Colorado coal mining sits at a crossroads. Skyrocketing demand and potential environmental regulations may force coal insiders to make difficult decisions about the industry’s future—and the fate of the 2,200 Coloradans who venture deep into the earth to mine the black gold.
Days later, Elk Creek Mine is once again spitting out coal. Nearly 13,000 tons stream out of the mine on any given day, much of it rail-bound for Eastern power plants that pump out megawatts of electricity to states such as Kentucky, Tennessee, and Mississippi. In the last 33 years, America’s insatiable need for energy has increased by 111 percent, a number that’s expected to continue to trend upward. But there is a mounting resistance to coal’s dirty side. It’s an altercation that’s been simmering in sterile boardrooms, government committees, and Congress over the past few years, and it may come to a rolling boil sooner than coal insiders think—or are prepared to deal with.
Ed Pagone, Elk Creek’s belt coordinator and a veteran Colorado miner, doesn’t seem terribly worried about Congress today as he proudly explains how his extensive network of conveyors swiftly delivers the coal out of the mine to the surface. He’s thinking about coal, lots of beautiful black coal—and how he’s going to help get it out of the mine as quickly as possible. I watch as he pulls up a detailed systems-analysis page on a touch-screen computer.

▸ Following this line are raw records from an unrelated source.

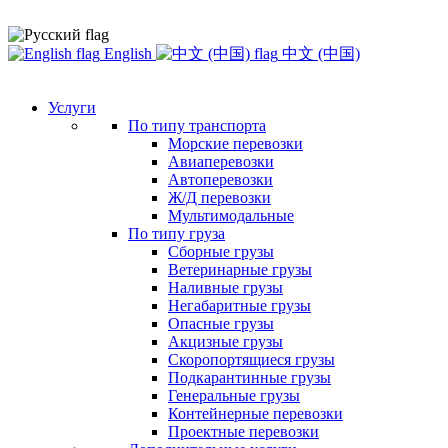
English
中文 (中国)
Услуги
По типу транспорта
Морские перевозки
Авиаперевозки
Автоперевозки
Ж/Д перевозки
Мультимодальные
По типу груза
Сборные грузы
Ветеринарные грузы
Наливные грузы
Негабаритные грузы
Опасные грузы
Акцизные грузы
Скоропортящиеся грузы
Подкарантинные грузы
Генеральные грузы
Контейнерные перевозки
Проектные перевозки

Smiling sheepishly, he says, “This thing’s got everything including Microsoft Office, but I really wish I could figure out a way to get the Internet down here.” Down here is a white-walled room with a cement floor, fluorescent lighting, high ceilings, and two doors. Down here is 1,500 feet underground.
The surroundings stand in stark contrast to the mines I’m familiar with. As a coal miner’s granddaughter born and bred in the coal-ravaged hills of West Virginia, I was expecting to see low-slung roofs, a foot of standing water, and big, brawny men duck-walking while digging at seams of buried sunshine. I was expecting to see miners filling lines of small cars—not conveyors—with coal.
But not so out here. Western underground mines do not suffer from the same lean coal seams as mines in Appalachia. The 10-foot ceilings at Elk Creek are evidence of substantial bands of coal—a miner’s best friend. Not only can a six-foot-tall man stand up straight while he works, he can drive to the office in a Dodge pickup, which is how Pagone and I are making our way underground, through the tunnels of Elk Creek.
At 37 years old, my chauffeur wears three days’ worth of facial hair, smiles easily, has piercing blue eyes behind his safety glasses, and vaguely resembles Stephen Baldwin. Black smudges tattoo his face. Pagone drinks a Dixie cup of stale coffee and tells me about being a third-generation coal miner. Even a few of his uncles were miners, one of whom died 15 years ago in a mine just up the road. He says he didn’t go to college—but quickly points out that he couldn’t have imagined doing anything else anyway.